Lars Thorvald is a simple man. He’s overweight, balding and not exactly a lady’s man.
When he meets and falls in love with Cynthia Hargreaves he’s shocked to find the feelings are mutual. They begin a relationship, get married and Cynthia soon becomes pregnant. It doesn’t take long for Cynthia to realize she’s not cut out for motherhood so she runs off with a coworker. Lars does the best he can for their daughter, Eva, and that includes introducing her to the finest cuisine he can create. When a tragedy occurs, baby Eva is left in the care of her aunt and uncle, and readers watch her grow and change into adulthood….some of the time.
I didn’t dislike Kitchens of the Great Midwest. I enjoyed the author’s writing for the most part, but this book reads much more like a compilation of loosely related short stories than an actual novel. Characters came and went – sometimes never to be heard from again and sometimes years later at very different points in their lives. I felt this tactic interrupted the flow of the book unnecessarily.
The book is broken up into sections and each section has a food theme – or at least the section title does. The story(ies) is told in third person omniscient, thank goodness. Otherwise, I think it would have been a nightmare to follow whose chapter I was reading. To some degree, I’d have to say the author was quite good at giving each character his or her own voice – no small feat in a book with so many different characters. However, I did find that the author gave “themes” to his characters. Snarky to several and goody-two-shoes to others. For instance, Braque’s character had an extremely similar “eff the world” mentality than that of Jordy’s character. This had them both sounding more like angry teenage boys instead of adults.
By the end of the book, Eva was almost God-like. She’d become a wildly successful culinary celebrity who was charging exorbitant amounts of money for one dinner while guests literally (yes, literally) rolled around on the ground in ecstasy while crying tears of joy. Yet, through it all, she remained humble and unfailingly sweet. Since the author spent so much time bouncing around and head-hopping I didn’t think readers had enough opportunity to fully connect with Eva and find out just how realistic any of this was. I know I didn’t.

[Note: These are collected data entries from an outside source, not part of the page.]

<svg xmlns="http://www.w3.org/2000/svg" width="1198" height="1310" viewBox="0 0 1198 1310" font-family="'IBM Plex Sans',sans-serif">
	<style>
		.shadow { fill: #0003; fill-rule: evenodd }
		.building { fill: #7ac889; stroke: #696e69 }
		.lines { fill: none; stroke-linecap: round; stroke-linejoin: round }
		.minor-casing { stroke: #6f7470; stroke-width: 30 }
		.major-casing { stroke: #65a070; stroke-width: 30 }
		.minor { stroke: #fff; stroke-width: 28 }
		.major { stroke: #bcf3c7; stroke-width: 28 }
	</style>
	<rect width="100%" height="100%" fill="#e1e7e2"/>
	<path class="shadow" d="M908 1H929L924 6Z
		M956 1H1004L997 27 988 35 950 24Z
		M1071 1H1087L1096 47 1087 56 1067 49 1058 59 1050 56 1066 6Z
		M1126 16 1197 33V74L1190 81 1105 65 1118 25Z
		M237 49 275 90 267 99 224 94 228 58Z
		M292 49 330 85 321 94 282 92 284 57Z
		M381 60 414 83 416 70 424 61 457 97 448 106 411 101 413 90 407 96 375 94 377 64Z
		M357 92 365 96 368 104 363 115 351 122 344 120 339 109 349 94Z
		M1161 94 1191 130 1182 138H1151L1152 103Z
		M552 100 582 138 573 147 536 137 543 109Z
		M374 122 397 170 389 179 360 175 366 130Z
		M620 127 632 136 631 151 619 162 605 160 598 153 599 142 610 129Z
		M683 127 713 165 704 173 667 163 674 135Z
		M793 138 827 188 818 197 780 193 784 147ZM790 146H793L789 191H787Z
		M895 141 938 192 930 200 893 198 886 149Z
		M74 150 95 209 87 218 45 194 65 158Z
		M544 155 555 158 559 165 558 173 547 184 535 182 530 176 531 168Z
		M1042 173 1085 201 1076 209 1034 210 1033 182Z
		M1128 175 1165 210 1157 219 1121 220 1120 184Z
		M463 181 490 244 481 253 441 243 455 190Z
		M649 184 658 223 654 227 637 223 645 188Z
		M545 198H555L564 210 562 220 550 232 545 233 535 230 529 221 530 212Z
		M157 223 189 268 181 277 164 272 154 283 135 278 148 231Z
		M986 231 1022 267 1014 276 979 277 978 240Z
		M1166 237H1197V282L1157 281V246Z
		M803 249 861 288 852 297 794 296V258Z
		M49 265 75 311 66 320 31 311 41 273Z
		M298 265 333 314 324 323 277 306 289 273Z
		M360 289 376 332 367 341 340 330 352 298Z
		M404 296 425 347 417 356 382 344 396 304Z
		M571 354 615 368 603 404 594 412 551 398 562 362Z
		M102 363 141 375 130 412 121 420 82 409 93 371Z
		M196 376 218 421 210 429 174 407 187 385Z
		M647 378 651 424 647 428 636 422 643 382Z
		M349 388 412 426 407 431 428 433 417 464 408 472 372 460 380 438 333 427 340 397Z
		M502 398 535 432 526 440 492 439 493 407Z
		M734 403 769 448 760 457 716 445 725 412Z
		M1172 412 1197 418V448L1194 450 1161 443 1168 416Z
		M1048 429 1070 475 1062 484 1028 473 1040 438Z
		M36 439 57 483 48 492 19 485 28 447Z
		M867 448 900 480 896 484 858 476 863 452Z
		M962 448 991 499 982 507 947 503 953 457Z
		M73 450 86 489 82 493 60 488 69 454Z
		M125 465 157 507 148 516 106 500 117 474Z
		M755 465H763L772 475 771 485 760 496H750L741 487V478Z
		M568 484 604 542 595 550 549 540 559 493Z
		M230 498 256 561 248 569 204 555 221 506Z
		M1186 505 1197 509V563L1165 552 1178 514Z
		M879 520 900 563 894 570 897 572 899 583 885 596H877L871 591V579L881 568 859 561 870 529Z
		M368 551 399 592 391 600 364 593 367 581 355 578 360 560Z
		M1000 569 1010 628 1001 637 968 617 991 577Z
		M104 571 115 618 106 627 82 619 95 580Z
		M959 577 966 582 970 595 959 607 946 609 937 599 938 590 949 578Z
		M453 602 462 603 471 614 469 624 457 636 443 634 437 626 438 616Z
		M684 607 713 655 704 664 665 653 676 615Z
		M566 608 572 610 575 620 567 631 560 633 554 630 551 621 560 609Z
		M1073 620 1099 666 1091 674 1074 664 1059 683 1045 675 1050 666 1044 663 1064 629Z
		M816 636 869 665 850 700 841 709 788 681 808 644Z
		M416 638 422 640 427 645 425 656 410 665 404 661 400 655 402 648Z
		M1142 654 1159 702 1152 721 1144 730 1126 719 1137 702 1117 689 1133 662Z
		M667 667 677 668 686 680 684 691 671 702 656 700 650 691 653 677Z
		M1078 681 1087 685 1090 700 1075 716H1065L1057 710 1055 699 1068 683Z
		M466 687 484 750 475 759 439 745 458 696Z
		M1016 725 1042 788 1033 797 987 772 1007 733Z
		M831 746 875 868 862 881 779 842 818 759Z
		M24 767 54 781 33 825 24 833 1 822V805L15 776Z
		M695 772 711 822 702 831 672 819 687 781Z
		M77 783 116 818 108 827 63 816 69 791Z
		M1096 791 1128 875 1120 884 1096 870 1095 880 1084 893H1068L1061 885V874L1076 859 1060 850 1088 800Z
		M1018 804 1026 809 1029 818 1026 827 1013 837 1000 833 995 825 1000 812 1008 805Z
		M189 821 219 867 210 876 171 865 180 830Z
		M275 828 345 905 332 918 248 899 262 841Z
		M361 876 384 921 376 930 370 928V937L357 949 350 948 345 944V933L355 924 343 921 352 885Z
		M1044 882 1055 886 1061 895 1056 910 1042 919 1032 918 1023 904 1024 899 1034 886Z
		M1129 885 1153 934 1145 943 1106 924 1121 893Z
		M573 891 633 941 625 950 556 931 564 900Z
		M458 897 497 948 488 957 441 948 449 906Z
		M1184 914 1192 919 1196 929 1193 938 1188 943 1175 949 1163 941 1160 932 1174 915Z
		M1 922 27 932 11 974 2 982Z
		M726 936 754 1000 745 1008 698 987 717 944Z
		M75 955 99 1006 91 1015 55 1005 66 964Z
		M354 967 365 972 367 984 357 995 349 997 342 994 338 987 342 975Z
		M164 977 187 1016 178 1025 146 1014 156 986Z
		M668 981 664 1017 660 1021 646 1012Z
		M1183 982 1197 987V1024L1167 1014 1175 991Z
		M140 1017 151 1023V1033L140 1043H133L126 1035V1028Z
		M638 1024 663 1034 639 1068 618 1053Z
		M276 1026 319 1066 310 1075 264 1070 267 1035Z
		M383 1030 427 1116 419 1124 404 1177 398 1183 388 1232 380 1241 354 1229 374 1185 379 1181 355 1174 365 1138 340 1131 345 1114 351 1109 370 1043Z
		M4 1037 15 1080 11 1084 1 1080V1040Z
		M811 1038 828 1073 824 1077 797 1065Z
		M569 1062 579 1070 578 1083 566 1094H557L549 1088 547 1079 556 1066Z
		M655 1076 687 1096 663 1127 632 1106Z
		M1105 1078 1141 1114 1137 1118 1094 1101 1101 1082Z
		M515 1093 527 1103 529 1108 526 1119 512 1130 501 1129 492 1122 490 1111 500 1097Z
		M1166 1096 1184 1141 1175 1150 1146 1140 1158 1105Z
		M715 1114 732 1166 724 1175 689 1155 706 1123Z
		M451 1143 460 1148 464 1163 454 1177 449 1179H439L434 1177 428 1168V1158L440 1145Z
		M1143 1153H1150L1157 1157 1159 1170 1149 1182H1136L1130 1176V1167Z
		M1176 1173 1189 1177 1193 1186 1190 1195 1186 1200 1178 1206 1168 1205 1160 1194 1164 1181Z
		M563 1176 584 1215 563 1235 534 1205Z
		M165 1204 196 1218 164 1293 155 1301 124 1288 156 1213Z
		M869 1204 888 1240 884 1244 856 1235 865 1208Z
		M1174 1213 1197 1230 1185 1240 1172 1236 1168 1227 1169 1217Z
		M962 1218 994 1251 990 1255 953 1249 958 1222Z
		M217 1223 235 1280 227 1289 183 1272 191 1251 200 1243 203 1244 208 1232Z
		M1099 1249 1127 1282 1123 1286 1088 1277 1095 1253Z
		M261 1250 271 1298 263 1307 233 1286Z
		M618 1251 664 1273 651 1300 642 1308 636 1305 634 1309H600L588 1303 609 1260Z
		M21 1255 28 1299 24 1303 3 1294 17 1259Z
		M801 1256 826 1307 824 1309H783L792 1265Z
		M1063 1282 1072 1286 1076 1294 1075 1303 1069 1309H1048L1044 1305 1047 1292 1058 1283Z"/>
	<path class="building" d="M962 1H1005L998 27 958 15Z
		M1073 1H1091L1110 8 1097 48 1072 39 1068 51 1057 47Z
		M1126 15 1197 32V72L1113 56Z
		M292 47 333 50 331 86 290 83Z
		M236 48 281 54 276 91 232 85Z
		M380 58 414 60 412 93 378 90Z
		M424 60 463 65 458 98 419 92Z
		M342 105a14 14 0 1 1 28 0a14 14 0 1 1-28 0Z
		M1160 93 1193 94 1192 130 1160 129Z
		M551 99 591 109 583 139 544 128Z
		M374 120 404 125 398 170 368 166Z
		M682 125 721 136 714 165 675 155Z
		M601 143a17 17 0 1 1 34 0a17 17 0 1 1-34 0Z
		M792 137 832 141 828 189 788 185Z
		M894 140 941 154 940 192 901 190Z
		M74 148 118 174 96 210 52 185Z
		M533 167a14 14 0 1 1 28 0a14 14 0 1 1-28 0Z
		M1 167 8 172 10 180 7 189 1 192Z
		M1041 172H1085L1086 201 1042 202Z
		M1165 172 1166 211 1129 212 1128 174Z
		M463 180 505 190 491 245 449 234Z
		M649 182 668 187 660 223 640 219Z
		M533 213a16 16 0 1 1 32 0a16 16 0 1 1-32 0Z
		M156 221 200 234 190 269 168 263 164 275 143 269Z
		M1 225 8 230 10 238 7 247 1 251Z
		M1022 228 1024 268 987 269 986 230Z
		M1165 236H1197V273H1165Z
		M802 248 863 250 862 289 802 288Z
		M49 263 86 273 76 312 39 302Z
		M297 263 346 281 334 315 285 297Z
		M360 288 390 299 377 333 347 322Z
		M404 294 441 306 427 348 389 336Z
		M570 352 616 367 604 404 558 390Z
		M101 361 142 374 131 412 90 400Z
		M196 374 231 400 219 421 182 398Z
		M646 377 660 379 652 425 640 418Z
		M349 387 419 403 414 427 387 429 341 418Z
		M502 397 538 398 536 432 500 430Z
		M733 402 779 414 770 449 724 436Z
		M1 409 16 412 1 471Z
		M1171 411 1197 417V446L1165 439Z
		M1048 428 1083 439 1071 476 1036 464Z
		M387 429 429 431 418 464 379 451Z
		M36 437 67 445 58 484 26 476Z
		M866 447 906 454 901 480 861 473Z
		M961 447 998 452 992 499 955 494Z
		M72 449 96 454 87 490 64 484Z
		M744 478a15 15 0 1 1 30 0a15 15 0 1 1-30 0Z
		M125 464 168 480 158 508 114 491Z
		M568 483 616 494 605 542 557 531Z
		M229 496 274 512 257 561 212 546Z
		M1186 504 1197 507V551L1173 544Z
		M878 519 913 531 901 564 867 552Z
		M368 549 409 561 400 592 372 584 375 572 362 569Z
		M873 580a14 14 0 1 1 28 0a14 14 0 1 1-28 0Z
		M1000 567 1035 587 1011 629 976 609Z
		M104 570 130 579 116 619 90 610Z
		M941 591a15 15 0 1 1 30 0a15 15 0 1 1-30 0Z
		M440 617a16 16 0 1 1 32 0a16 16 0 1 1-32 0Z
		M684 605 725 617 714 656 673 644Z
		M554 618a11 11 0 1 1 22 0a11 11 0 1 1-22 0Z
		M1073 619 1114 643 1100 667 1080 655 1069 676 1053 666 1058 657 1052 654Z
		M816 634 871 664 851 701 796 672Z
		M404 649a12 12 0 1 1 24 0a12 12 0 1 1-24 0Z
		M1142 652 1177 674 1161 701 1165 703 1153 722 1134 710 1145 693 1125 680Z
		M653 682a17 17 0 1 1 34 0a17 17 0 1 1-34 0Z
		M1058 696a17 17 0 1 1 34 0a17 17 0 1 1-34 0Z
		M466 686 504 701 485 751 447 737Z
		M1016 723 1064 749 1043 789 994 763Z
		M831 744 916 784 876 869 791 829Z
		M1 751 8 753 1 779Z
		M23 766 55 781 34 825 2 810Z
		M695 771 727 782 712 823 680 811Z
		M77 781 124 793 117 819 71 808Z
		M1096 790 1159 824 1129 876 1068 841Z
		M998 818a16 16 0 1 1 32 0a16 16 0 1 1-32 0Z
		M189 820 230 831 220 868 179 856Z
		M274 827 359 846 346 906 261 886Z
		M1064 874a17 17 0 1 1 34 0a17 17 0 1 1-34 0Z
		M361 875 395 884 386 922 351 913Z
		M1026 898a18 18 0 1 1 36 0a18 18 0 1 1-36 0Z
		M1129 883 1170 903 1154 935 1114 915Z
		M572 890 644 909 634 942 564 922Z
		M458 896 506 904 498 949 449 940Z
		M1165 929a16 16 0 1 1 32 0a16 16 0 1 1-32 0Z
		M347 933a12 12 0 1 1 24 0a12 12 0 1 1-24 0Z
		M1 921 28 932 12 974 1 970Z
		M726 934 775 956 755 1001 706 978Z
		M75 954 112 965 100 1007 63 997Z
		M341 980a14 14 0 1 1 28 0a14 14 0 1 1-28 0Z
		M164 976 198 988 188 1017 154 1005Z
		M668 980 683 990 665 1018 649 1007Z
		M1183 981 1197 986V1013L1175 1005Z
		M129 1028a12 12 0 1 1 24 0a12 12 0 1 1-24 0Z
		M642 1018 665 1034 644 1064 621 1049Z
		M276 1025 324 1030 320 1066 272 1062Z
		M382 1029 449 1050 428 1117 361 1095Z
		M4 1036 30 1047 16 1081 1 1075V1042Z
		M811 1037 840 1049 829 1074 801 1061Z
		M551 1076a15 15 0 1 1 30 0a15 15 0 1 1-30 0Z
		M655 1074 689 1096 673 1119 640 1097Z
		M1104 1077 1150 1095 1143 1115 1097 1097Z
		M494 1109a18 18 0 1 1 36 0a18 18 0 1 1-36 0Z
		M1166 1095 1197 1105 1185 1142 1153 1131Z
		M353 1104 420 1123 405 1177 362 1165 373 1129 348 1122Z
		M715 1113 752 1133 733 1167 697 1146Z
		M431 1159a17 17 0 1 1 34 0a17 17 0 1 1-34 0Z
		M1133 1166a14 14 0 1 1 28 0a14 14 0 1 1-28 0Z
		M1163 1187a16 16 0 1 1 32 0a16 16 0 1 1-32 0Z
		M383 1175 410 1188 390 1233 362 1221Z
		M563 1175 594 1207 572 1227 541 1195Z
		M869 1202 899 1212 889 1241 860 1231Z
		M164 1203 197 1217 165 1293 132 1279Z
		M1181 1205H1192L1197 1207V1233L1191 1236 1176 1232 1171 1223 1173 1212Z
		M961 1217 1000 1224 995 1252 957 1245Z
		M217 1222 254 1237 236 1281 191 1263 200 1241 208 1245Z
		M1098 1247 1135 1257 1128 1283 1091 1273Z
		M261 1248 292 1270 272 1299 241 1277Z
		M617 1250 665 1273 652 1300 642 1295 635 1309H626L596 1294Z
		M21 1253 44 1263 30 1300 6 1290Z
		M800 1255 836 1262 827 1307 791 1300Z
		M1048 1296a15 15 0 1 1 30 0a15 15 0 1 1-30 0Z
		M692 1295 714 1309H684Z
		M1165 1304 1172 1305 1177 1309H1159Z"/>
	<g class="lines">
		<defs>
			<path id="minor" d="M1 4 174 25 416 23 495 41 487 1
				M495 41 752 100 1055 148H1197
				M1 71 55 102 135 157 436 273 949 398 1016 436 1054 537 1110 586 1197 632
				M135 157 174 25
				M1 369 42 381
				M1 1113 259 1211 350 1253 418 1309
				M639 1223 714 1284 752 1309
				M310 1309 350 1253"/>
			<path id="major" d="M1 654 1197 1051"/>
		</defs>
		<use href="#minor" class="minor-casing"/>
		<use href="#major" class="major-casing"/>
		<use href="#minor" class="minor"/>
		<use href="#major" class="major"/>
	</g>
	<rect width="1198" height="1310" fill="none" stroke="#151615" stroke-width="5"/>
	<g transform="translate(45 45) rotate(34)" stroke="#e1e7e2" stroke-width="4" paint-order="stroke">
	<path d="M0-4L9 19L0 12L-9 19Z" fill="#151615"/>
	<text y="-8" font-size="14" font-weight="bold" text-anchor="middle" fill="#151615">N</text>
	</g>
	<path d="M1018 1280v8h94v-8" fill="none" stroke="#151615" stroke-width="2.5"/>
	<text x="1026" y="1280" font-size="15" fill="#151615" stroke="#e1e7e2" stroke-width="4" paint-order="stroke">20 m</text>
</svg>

I’m not sure what I was expecting, judging from the book’s title. There are a smattering of recipes sprinkled throughout, but the book doesn’t rely solely on a food theme at all. Which is fine of course, but I just didn’t think the title accurately reflected the stories within the book. Much of the plot (and subplots) was left up in the air with no clear resolution. We met too many characters in crisis and were never privy to any resolution – even when the character appeared chapters later.
As I said in the beginning of this review, I didn’t dislike Kitchens of the Great Midwest. I just think this book could have been done a bit differently. I was on the ratings fence, because I was undecided whether to give it three or four stars. Since Amazon doesn’t give a three and half-star option I bumped it up to four.